Landing rights at any airport except Haneda, says JapanJapan has said it is ready to provide landing rights to Nepali carriers at all airports except Haneda Airport in Tokyo during discussions over amending the air service agreement (ASA) between the two countries, officials of the Tourism and Civil Aviation Ministry said.
Japan has said it is ready to provide landing rights to Nepali carriers at all airports except Haneda Airport in Tokyo during discussions over amending the air service agreement (ASA) between the two countries, officials of the Tourism and Civil Aviation Ministry said.
Haneda is more desirable because it is just 15 km from Tokyo, compared to some 65 km for Narita International Airport.
The move to amend the two-and-a-half-decade-old ASA follows the national flag carrier’s plan to spread its wings to Japan. Nepal Airlines wants to start services to Japan after receiving two long-range Airbus A330 jets due to be delivered by May and June respectively this year.
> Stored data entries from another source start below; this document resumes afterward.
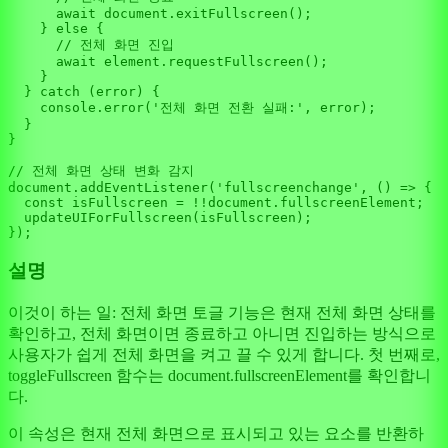
await
document
.
exitFullscreen
();

    } 
else
 {

// 전체 화면 진입
await
 element.
requestFullscreen
();

    }

  } 
catch
 (error) {

console
.
error
(
'전체 화면 전환 실패:'
, error);

  }

}

// 전체 화면 상태 변화 감지
document
.
addEventListener
(
'fullscreenchange'
, 
() =>
 {

const
 isFullscreen = !!
document
.
fullscreenElement
;

updateUIForFullscreen
(isFullscreen);

설명
이것이 하는 일: 전체 화면 토글 기능은 현재 전체 화면 상태를
확인하고, 전체 화면이면 종료하고 아니면 진입하는 방식으로
사용자가 쉽게 전체 화면을 켜고 끌 수 있게 합니다. 첫 번째로,
toggleFullscreen 함수는 document.fullscreenElement를 확인합니
다.
이 속성은 현재 전체 화면으로 표시되고 있는 요소를 반환하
“We have received the draft memorandum of understanding (MoU) from Japan, and we will be sending our comments after holding necessary discussions,” said Suresh Acharya, joint secretary at the ministry. “The draft MoU has specifically clarified that Japan will not be able to grant landing rights at Haneda. It may be due to congestion.”
Haneda Airport, the busiest airport by passenger traffic in Japan, is the fifth busiest airport in the world.
On Sunday, the ministry held discussions with Nepal Airlines Corporation and the Civil Aviation Authority of Nepal (Caan) over the draft before sending its comments. The Japanese side has proposed granting seven weekly flights while Nepal has asked for 14 weekly flights.
The Japanese government also appears to be somewhat rigid on fifth freedom rights, third country code-share accords and air fares.
The draft MoU is a formal basis for negotiations. Normally, after both countries come to an agreement, the formal date for negotiations and signing the deal is confirmed, said Acharya.
NAC had wanted to begin services to Tokyo, but the ASA between Nepal and Japan only allows it to fly to Kansai International Airport in Osaka. On February 26, NAC invited proposals from potential ground handling service providers at Kansai.
The Tourism Ministry moved to revise the ASA with Japan to permit Nepali carriers to fly to other Japanese cities. Apart from NAC, several private carriers like Buddha Air have planned to serve Japan to bring high-end tourists to Nepal.
Nepal and Japan signed the ASA in 1993 allocating 400 weekly seats. The national flag carrier used to fly to Osaka via Shanghai until 2008 when it was forced to suspend the route due to lack of aircraft.
A Nepal Air Traffic Analysis conducted by Airbus in 2015 has forecast a traffic growth of 77 percent in five years from nearly 48,000 one-way travellers from Japan to Nepal. Narita International Airport and Kansai International Airport account for 68 percent of the traffic from Japan to Nepal. The country received 27,326 Japanese tourists last year.